*WORK INSTRUCTIONS:* Rewrite these entries with "says" swapped for "indicates" and every other character left unchanged. Leave out the pictures.

========================================

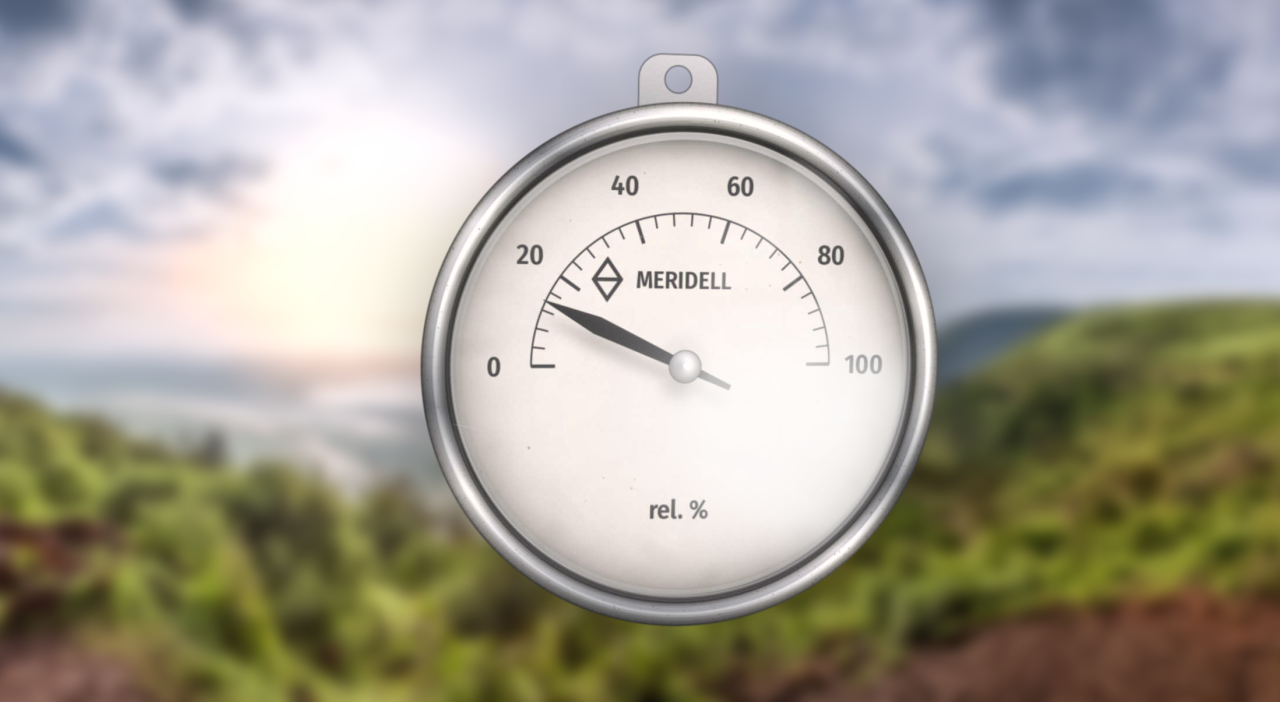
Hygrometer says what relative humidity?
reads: 14 %
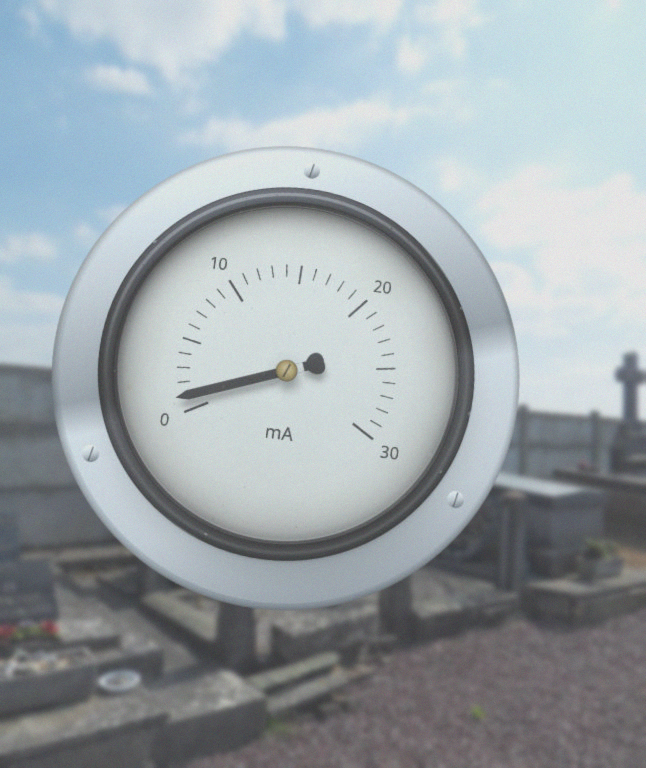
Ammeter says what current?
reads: 1 mA
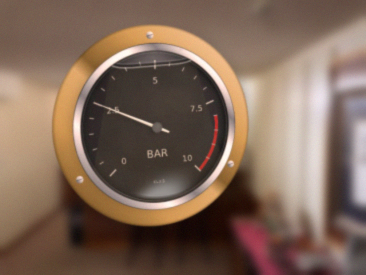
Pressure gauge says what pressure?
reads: 2.5 bar
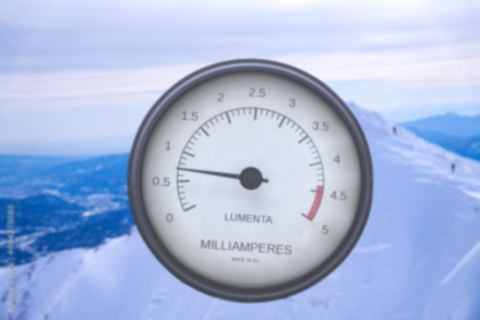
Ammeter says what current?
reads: 0.7 mA
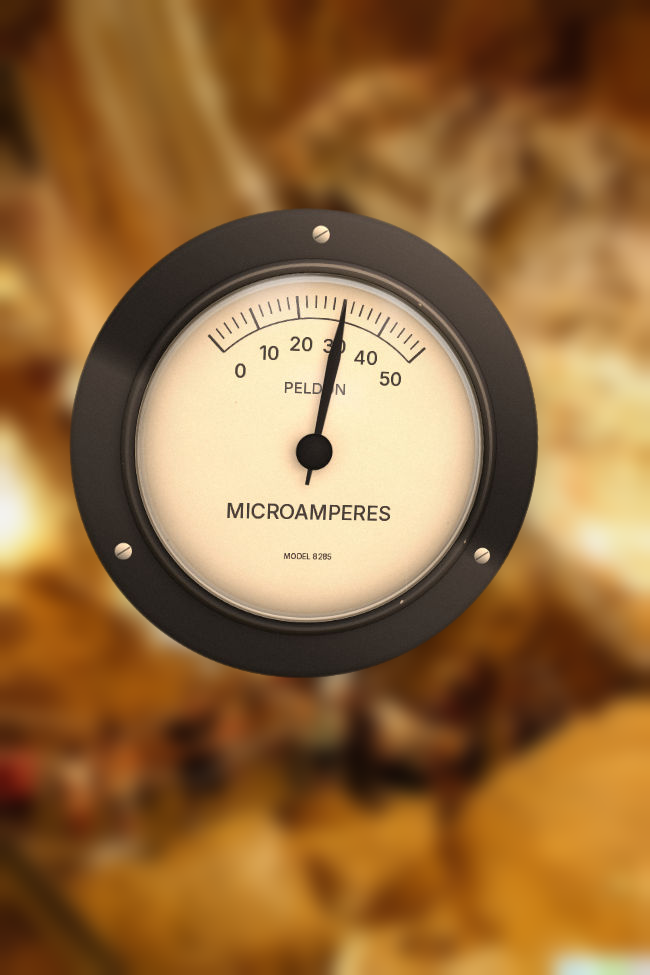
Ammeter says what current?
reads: 30 µA
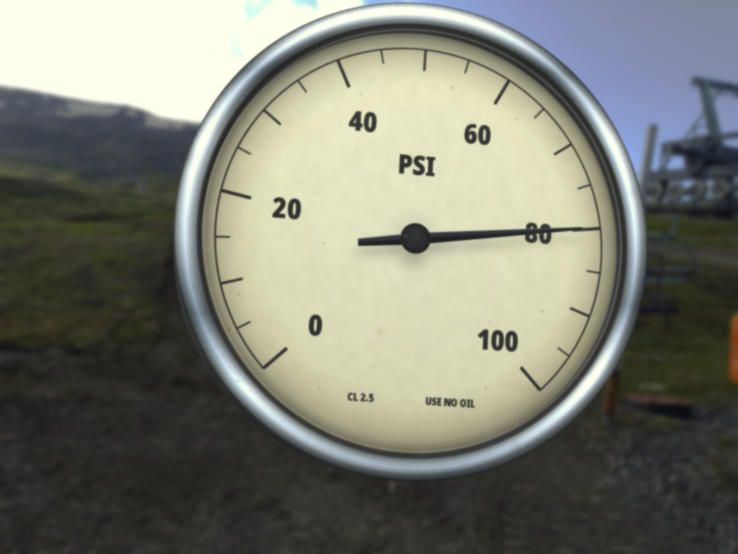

========================================

*THE ANSWER:*
Hygrometer indicates what relative humidity?
reads: 14 %
Ammeter indicates what current?
reads: 1 mA
Pressure gauge indicates what pressure?
reads: 2.5 bar
Ammeter indicates what current?
reads: 0.7 mA
Ammeter indicates what current?
reads: 30 µA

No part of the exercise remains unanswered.